### Description of the task:
Please count the lines in the listing below where the word "linecap" appears. Give the number only.

### Dataset records:
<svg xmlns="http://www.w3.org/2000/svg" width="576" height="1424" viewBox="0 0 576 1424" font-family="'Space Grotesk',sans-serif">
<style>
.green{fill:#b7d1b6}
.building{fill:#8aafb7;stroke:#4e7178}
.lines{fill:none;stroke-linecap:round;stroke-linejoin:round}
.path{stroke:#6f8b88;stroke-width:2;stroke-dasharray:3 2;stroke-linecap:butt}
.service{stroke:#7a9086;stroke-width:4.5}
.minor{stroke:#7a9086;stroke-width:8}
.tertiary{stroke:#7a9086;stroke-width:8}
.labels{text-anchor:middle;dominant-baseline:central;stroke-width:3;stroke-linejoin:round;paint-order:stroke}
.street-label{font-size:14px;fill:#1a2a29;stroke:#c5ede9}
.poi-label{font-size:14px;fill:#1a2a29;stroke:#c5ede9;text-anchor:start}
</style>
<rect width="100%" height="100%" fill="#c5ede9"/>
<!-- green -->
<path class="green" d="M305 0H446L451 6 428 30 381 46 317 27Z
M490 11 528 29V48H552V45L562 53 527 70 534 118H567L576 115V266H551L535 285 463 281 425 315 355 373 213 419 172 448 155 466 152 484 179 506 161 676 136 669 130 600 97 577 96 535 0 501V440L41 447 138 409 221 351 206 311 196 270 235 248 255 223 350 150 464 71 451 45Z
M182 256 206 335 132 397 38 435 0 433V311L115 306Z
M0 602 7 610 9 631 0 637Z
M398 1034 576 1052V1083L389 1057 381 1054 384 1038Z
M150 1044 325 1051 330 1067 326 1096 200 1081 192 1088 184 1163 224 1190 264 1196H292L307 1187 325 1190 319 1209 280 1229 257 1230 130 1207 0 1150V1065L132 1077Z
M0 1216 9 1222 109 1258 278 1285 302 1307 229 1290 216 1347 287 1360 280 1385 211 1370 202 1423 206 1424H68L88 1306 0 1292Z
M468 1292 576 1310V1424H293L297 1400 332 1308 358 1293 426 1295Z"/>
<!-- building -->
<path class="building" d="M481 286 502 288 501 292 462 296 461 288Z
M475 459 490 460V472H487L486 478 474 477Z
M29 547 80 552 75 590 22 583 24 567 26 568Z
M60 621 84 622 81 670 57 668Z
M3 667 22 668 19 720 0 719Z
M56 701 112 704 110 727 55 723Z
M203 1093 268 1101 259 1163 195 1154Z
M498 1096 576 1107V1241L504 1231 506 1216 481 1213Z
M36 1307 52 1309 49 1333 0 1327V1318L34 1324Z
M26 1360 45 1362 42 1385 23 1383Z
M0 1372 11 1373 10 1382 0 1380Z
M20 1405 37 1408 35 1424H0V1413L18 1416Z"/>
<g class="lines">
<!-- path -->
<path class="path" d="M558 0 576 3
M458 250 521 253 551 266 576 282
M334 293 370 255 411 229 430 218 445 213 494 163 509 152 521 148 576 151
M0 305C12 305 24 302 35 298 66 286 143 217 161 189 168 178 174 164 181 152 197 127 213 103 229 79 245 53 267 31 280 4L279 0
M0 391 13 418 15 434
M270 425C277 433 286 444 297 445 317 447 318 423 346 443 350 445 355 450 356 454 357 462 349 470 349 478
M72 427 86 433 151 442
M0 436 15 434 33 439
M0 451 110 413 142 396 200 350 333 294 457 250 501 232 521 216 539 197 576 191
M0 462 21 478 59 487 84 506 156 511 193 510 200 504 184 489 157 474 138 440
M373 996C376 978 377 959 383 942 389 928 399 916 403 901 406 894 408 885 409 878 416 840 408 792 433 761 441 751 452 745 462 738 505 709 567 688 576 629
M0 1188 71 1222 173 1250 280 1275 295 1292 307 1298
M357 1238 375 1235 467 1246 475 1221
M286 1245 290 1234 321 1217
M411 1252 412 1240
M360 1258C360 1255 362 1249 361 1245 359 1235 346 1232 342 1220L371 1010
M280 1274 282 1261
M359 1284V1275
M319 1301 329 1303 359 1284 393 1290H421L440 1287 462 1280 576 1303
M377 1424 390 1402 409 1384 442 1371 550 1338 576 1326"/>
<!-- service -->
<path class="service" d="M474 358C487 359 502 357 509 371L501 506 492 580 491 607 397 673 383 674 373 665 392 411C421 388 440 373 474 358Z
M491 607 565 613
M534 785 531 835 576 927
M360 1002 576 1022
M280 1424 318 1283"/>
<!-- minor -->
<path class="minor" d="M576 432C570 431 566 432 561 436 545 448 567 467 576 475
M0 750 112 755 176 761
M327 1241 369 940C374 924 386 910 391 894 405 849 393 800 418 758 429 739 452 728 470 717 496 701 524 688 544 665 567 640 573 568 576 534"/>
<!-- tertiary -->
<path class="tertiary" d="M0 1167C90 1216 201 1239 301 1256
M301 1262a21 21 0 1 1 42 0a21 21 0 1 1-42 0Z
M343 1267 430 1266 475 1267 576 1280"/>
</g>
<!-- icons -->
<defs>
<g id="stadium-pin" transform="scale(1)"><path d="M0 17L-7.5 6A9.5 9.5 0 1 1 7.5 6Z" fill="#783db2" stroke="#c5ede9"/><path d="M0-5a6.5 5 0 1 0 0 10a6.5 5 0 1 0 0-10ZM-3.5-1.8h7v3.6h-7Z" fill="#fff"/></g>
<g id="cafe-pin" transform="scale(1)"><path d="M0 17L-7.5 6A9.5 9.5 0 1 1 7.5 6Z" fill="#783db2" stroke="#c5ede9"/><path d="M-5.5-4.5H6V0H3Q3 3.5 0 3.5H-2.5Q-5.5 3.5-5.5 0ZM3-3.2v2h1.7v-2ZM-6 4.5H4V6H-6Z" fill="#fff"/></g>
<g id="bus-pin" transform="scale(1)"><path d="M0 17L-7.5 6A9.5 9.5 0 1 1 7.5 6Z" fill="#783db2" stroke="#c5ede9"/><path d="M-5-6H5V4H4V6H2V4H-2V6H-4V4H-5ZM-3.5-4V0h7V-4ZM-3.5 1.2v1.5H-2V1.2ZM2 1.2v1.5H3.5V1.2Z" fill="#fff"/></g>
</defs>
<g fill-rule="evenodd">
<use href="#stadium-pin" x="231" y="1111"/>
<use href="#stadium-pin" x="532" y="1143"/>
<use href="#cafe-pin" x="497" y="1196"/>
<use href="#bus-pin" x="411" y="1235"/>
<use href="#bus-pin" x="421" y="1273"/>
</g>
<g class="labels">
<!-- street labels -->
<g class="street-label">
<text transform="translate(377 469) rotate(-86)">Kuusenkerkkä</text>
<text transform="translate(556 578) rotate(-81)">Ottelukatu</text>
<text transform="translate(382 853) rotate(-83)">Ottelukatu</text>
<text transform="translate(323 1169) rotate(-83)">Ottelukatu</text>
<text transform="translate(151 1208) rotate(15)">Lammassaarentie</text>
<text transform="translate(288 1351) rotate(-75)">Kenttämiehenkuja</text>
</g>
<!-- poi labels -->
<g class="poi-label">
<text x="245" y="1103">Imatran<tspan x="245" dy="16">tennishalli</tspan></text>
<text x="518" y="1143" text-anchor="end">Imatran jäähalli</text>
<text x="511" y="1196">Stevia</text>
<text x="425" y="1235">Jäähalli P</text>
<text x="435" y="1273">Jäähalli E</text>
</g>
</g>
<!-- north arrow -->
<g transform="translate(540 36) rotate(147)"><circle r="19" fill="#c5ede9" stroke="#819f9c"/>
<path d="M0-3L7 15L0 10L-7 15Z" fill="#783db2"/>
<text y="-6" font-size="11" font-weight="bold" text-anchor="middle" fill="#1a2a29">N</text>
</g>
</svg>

### Final answer:
2